[Multi-view geometry data]
★ ★ ★

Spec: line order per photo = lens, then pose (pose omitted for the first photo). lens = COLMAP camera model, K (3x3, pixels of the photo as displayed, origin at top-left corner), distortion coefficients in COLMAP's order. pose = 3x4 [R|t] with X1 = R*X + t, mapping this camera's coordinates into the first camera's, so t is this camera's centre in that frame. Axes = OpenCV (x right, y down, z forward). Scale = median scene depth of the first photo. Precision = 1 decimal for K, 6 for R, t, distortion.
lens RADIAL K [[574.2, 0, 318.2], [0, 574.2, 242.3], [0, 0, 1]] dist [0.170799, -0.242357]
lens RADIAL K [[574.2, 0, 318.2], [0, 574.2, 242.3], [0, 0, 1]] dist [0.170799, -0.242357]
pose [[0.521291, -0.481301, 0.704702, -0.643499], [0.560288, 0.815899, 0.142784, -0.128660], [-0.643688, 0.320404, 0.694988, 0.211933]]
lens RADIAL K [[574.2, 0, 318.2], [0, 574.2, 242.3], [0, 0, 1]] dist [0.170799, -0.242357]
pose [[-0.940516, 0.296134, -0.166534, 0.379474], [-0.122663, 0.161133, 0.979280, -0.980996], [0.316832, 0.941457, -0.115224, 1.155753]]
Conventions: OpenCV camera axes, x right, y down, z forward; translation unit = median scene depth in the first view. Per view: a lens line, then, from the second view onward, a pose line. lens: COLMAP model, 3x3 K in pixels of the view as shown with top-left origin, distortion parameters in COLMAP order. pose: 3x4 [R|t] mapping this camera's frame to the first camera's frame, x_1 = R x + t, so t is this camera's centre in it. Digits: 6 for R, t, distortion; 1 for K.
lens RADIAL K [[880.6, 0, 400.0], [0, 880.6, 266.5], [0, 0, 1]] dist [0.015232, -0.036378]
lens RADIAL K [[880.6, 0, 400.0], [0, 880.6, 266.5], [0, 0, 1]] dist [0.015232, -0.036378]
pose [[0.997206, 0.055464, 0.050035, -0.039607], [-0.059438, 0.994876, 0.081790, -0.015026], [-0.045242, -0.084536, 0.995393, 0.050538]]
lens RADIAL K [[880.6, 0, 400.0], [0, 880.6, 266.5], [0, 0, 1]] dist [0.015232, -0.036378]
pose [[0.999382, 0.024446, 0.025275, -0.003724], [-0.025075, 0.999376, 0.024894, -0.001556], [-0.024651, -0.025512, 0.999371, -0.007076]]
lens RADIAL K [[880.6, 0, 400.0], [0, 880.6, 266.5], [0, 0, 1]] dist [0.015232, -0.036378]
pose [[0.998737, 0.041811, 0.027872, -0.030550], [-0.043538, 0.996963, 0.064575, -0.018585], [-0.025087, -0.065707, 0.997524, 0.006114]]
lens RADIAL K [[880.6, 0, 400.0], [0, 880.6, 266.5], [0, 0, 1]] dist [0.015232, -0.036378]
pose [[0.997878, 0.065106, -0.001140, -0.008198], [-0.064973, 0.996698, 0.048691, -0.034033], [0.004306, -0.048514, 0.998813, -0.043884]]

★ ★ ★

◆ **Work item**
Set down all of the entries exactly, please.

◆ **Output of the exercise**
Spec: line order per photo = lens, then pose (pose omitted for the first photo). lens = COLMAP camera model, K (3x3, pixels of the photo as displayed, origin at top-left corner), distortion coefficients in COLMAP's order. pose = 3x4 [R|t] with X1 = R*X + t, mapping this camera's coordinates into the first camera's, so t is this camera's centre in that frame. Axes = OpenCV (x right, y down, z forward). Scale = median scene depth of the first photo. Precision = 1 decimal for K, 6 for R, t, distortion.
lens RADIAL K [[574.2, 0, 318.2], [0, 574.2, 242.3], [0, 0, 1]] dist [0.170799, -0.242357]
lens RADIAL K [[574.2, 0, 318.2], [0, 574.2, 242.3], [0, 0, 1]] dist [0.170799, -0.242357]
pose [[0.521291, -0.481301, 0.704702, -0.643499], [0.560288, 0.815899, 0.142784, -0.128660], [-0.643688, 0.320404, 0.694988, 0.211933]]
lens RADIAL K [[574.2, 0, 318.2], [0, 574.2, 242.3], [0, 0, 1]] dist [0.170799, -0.242357]
pose [[-0.940516, 0.296134, -0.166534, 0.379474], [-0.122663, 0.161133, 0.979280, -0.980996], [0.316832, 0.941457, -0.115224, 1.155753]]
Conventions: OpenCV camera axes, x right, y down, z forward; translation unit = median scene depth in the first view. Per view: a lens line, then, from the second view onward, a pose line. lens: COLMAP model, 3x3 K in pixels of the view as shown with top-left origin, distortion parameters in COLMAP order. pose: 3x4 [R|t] mapping this camera's frame to the first camera's frame, x_1 = R x + t, so t is this camera's centre in it. Digits: 6 for R, t, distortion; 1 for K.
lens RADIAL K [[880.6, 0, 400.0], [0, 880.6, 266.5], [0, 0, 1]] dist [0.015232, -0.036378]
lens RADIAL K [[880.6, 0, 400.0], [0, 880.6, 266.5], [0, 0, 1]] dist [0.015232, -0.036378]
pose [[0.997206, 0.055464, 0.050035, -0.039607], [-0.059438, 0.994876, 0.081790, -0.015026], [-0.045242, -0.084536, 0.995393, 0.050538]]
lens RADIAL K [[880.6, 0, 400.0], [0, 880.6, 266.5], [0, 0, 1]] dist [0.015232, -0.036378]
pose [[0.999382, 0.024446, 0.025275, -0.003724], [-0.025075, 0.999376, 0.024894, -0.001556], [-0.024651, -0.025512, 0.999371, -0.007076]]
lens RADIAL K [[880.6, 0, 400.0], [0, 880.6, 266.5], [0, 0, 1]] dist [0.015232, -0.036378]
pose [[0.998737, 0.041811, 0.027872, -0.030550], [-0.043538, 0.996963, 0.064575, -0.018585], [-0.025087, -0.065707, 0.997524, 0.006114]]
lens RADIAL K [[880.6, 0, 400.0], [0, 880.6, 266.5], [0, 0, 1]] dist [0.015232, -0.036378]
pose [[0.997878, 0.065106, -0.001140, -0.008198], [-0.064973, 0.996698, 0.048691, -0.034033], [0.004306, -0.048514, 0.998813, -0.043884]]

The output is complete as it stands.